We will individually coinject synthetic mRNA encoding wild-type XNkx2-3, XNkx2-5, XSRF, Myocardin, and GATAs 4, 5, and 6 with a lineage tracer (GFP mRNA) into 8-cell Xenopus laevis blastulas and select embryos exhibiting GFP within the heart field(s) for further assay. We will then expression profile the RNA from these embryos using the KEH2 to compare the experimental RNA with RNA collected from GFP-injected, stage-matched control embryos. Competitive hybridization and data analysis will use standard procedures. We will observe the transcriptional effects of these overexpressions at a variety of developmental stages. To identify genes regulated by complexes rather than individual transcription factors, we will also profile embryos that have been co-injected with multiple wild-type mRNAs.

To study the effects of inhibiting the entire tinman-related family, we will compare RNA from embryos injected with our XNkx2-3LP and XNkx2-5LP dominant inhibitory mutants to that of control embryos. To inhibit Myocardin, MADS box and the GATA factors, we will employ the injection of antisense morpholino oligonucleotides designed for each factor (see Organogenesis, Section VI)

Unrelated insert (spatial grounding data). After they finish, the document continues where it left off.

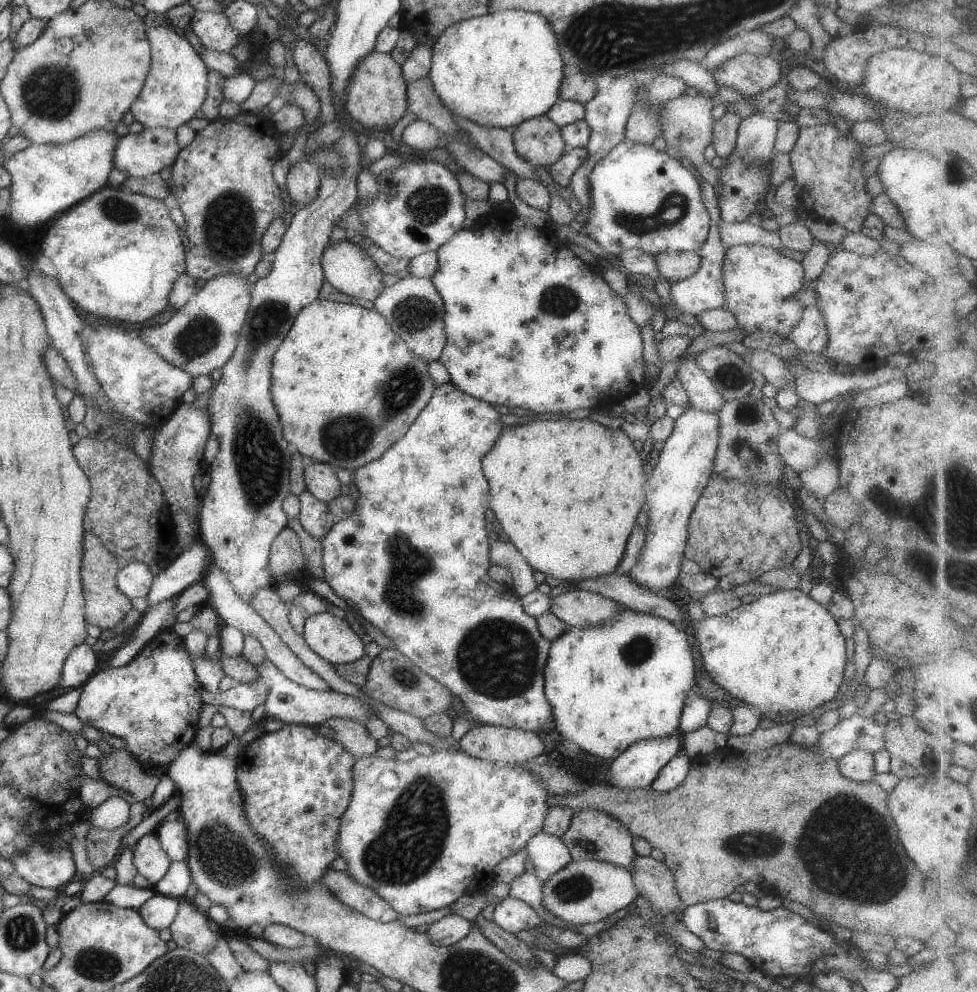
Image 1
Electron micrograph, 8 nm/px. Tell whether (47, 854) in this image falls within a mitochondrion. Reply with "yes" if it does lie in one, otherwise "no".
no

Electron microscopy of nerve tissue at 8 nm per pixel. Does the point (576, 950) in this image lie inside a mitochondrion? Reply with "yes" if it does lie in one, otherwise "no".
no

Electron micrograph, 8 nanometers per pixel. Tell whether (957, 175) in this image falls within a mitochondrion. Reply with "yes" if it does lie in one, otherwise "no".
yes

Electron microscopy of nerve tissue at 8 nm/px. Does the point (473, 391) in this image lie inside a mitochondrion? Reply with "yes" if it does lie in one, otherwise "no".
no

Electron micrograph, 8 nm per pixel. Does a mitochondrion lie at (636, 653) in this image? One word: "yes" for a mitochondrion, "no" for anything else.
yes

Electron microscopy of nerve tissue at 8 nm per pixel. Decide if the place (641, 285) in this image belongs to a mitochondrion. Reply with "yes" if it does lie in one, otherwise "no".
no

We will create a theoretical cardiogenic transcriptional network from the temporal profile from aim 1 (IV.6.vii.e.1) and the expression profiles from these experiments. For each "treatment," we will select features that exhibit the most reproducibly significant transcriptional changes and sequence the clones expressing them if no sequence data is available. The resulting expression profiles from each "treatment" can reveal which genes lie downstream from the treatment gene and the type of regulation.

Because we cannot determine or regulate the timing of injected mRNA or morpholino effects, the cardiogenic temporal profile from specific aim 1 is crucial.

For this specific aim, we will rely heavily upon Consortium members and statisticians associated with the CMG for assistance and advice on the construction of the network model. The current conception is a probabilistic network that can be refined as data from additional expression-profiling experiments become available.

IV.6.vii.e.3 Aim 3:

We expect that specific aims 1 and 2 will identify a number of new genes as significant to early heart development. We will look at the putative functional class of each newly discovered gene (based on sequence homology and clustering with known genes), assigning highest priorities to transcription factors and signaling proteins. Where possible, we will use the clustering methods of Subproject 1 and the word identification of Subproject 3 to identify genes that exhibit transcriptional changes prior to cardiac differentiation.

We will examine the temporal and spatial expression for each gene of interest using whole mount in situ hybridization and will note restricted patterns of interest. We will confirm microarray results using other methods such as RT-PCR or RNase protection assays. We will create mRNA or morpholinos for genes that we choose to further characterize to perform transcriptional profiling as in Aim 2.

We will compare the resulting profile to the theoretical cardiogenic transcriptional network model, and refine the model in a step-wise fashion, beginning with genes known to change expression at the earliest stages of development.

In overexpression profiling experiments, we expect a significant upregulation of gene targets for Nkx2-5 and GATA-4 and dramatic differences in cardiomyocyte marker expression in embryos injected with tinman-related dominant inhibitory mutants. Such results and internal expression controls will ensure that other observed transcriptional effects are true effects of our manipulations.

Profiling experiments with whole embryos are difficult. The number and complexity of different cell types increase exponentially with time in the developing embryo. Slight transcriptional changes, or those localized to a small subset of cells, may be difficult to detect in whole embryos. We will investigate the possibility of profiling dissected tissue or cultured animal caps.